**Records for this exercise**
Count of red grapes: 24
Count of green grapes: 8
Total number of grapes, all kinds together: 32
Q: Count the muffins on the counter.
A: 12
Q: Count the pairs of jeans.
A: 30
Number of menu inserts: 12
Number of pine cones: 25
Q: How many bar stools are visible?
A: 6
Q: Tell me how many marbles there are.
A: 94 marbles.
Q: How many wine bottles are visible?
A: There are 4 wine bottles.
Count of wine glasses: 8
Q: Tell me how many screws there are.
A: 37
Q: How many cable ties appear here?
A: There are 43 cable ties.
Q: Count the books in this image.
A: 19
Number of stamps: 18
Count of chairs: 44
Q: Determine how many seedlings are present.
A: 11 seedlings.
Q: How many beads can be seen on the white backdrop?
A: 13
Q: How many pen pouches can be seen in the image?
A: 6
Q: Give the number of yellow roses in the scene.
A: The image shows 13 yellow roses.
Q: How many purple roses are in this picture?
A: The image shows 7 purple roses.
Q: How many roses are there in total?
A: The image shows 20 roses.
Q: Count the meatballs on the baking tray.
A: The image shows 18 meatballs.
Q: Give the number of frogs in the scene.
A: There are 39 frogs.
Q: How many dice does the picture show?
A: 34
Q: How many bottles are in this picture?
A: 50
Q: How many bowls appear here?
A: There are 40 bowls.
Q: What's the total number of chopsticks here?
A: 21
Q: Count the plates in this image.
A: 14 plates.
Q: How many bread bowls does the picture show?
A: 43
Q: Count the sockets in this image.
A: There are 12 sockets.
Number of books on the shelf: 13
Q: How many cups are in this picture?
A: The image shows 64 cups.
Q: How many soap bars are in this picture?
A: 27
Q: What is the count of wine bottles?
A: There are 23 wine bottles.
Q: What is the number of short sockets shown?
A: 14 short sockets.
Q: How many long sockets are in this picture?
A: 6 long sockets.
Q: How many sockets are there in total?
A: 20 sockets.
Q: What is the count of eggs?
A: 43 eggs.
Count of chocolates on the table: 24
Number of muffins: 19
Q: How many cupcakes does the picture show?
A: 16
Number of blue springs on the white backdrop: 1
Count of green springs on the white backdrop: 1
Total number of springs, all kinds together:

**Written task**
Extract every line above that contains the string "visible", matching case exactly.

**The response**
Q: How many bar stools are visible?
Q: How many wine bottles are visible?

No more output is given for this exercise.